Safety on the King’s Highway


An automobile came tearing through the night not long ago on a much-travelled highway. The glaring headlights cast volumes of light across the road, but blinded the vision of a pilgrim who happened to be travelling in a horse-drawn vehicle. For an instant the man hesitated; the horse was paralyzed with fright, but the suspense did not last for long. Crash! The car, without hesitating, went on into the night leaving only some fragmentary pieces of glass to indicate a minor damage to itself, but at the roadside there was piled a lifeless horse, a shattered buggy and a badly-injured man.

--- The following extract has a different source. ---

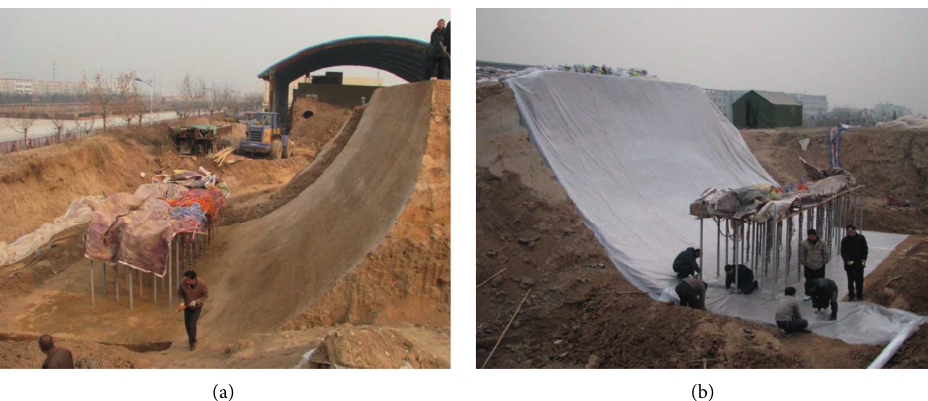
Figure 3: Schematic diagram of sliding surface. (a) The sliding surface; (b) double-layer plastic films were put on the sliding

Anyone can sit up nights and with loaded gun guard his person or his property against harm, but on the King’s highway one is at the mercy of daring, reckless, and sometimes brainless drivers of automobiles, who often care little for the rights of others and less for property and life. When horses were the sole means of transportation the instinct of the brute often prevented accidents which his master would not have avoided, but the automobile is cold mechanism, without mentality in any form and will run headlong into a man or a stone wall at fifty miles per hour if the driver so dictates. Against such combinations as we often find in automobiles and their drivers, the pedestrian, or traveller in a horse-drawn vehicle, has little chance on the road. There is altogether too much daring, careless and fool-hardy driving of automobiles for the safety of those using the King’s highway. There are laws, of course, but no statute or litigation can restore the life of one sacrificed through a disregard of those laws. Motor leagues have done much to make motor travel sae and to secure the rights of all who may care to use the public highway. Motorists, too, as a rule are cautious, courteous and observant of other’s rights, but there are always a few who by their recklessness endanger the lives and property of all. It is these few who should be summarily dealt with by those authorized to act, and there should be no opportunity afforded for a second offence.